In 1897, The Dick, Kerr and Company factory on Strand Road, Preston opened, building trams. In 1917, they began to build three Felixstowe N4 flying boats that were flight-tested on the Ribble estuary at Lytham.
English Electric took over the company in 1917, and between then and 1926, they erected hangars, where they built flying boats – including the Kingston, Felixstowe, Atalanta, Wren, and Ayr – at the east end of Lytham Green, opposite the hospital – it had its own Control Tower, and a slipway was also created. The Atalanta (N119) was the first to fly, but not until 1923. Six Kingstons were launched in 1924.

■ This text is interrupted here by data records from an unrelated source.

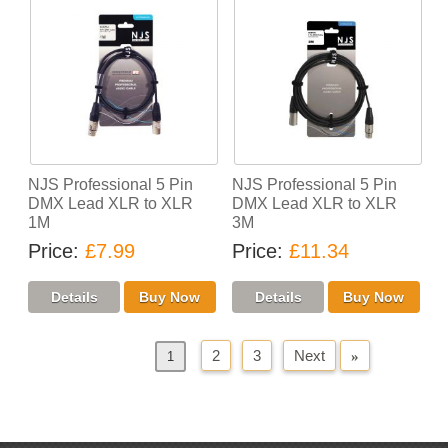
NJS Professional 5 Pin
NJS Professional 5 Pin
DMX Lead XLR to XLR
DMX Lead XLR to XLR
1M
3M
Price
£7.99
Price
£11.34
2
3
Next
»
«
Previous
1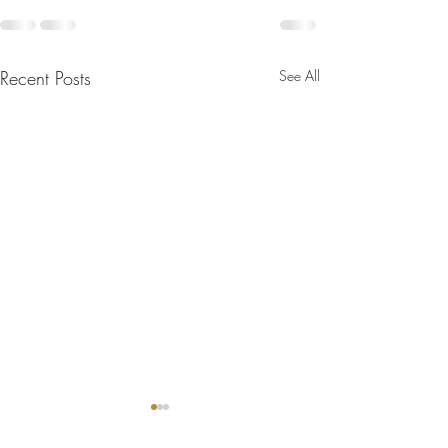
Recent Posts
See All
Bulletin for August 2, 2026
Bulletin for July 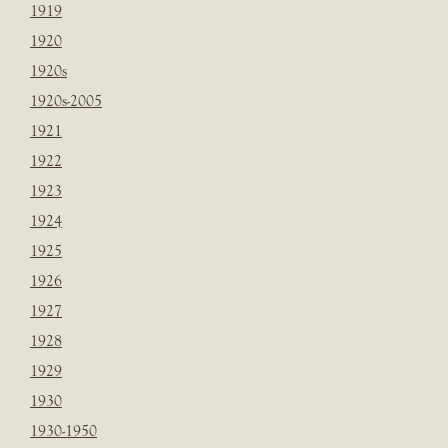
1919
1920
1920s
1920s-2005
1921
1922
1923
1924
1925
1926
1927
1928
1929
1930
1930-1950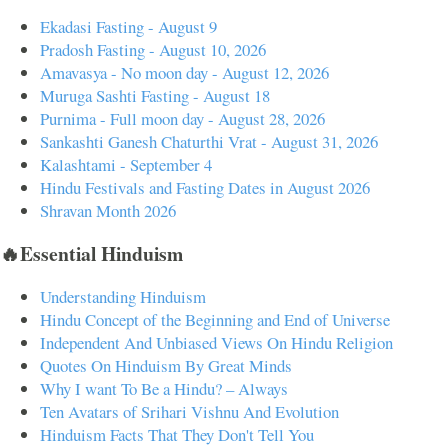
Ekadasi Fasting - August 9
Pradosh Fasting - August 10, 2026
Amavasya - No moon day - August 12, 2026
Muruga Sashti Fasting - August 18
Purnima - Full moon day - August 28, 2026
Sankashti Ganesh Chaturthi Vrat - August 31, 2026
Kalashtami - September 4
Hindu Festivals and Fasting Dates in August 2026
Shravan Month 2026
🔥Essential Hinduism
Understanding Hinduism
Hindu Concept of the Beginning and End of Universe
Independent And Unbiased Views On Hindu Religion
Quotes On Hinduism By Great Minds
Why I want To Be a Hindu? – Always
Ten Avatars of Srihari Vishnu And Evolution
Hinduism Facts That They Don't Tell You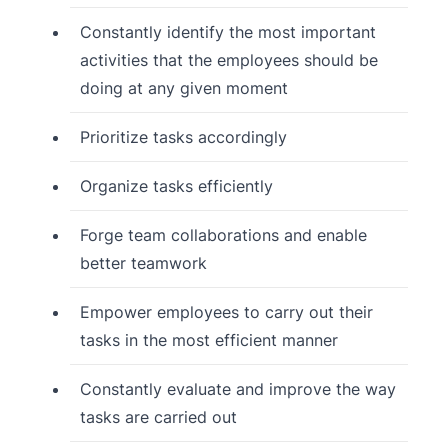
Constantly identify the most important
activities that the employees should be
doing at any given moment
Prioritize tasks accordingly
Organize tasks efficiently
Forge team collaborations and enable
better teamwork
Empower employees to carry out their
tasks in the most efficient manner
Constantly evaluate and improve the way
tasks are carried out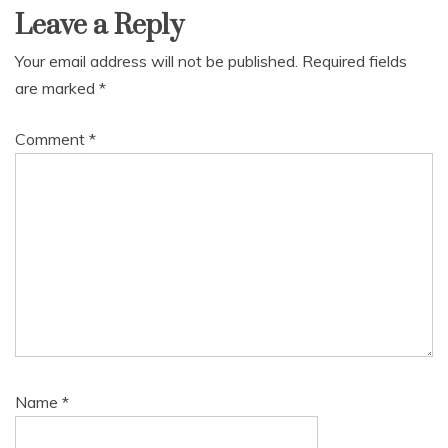
Leave a Reply
Your email address will not be published.
Required fields
are marked
*
Comment
*
Name
*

In 1920, the western hangar (aka flight shed) became a film studio operated by the Parkstone Film Company, a venture set up by two Manchester men. The studios were run by Walter Buckstone, and could accommodate up to 12 film sets simultaneously, all of which were fully lit by massive electric lights powered by a cable from the nearby tramway. The complex had its own, small cinema for running previews prior to release. Before too long, parts of the hangar were converted into badminton courts for a new local club, and another area was used by Bridges Transport to garage their 3 lorries.
The flight sheds were closed in 1926.
Next, in October 1928, a company called Lancashire Screen Productions was set up by Sir Lindsay Parkinson and others, and they bought more of the vacant land at Lytham with the intention of setting up their own studios. The plan soon changed, as the company decided instead to set up at Little Carleton. That plan also came to naught and LFP was wound up in 1930.
In 1930, the western hanger was converted to become E Cookson and Sons Ltd’s brand-new Exhibition Bakery on Preston Road. They had been relocated to Lytham from Preston, where they had been formed in 1886.
The eastern hangar was demolished in 1932, to make way for an extension to the new bakery.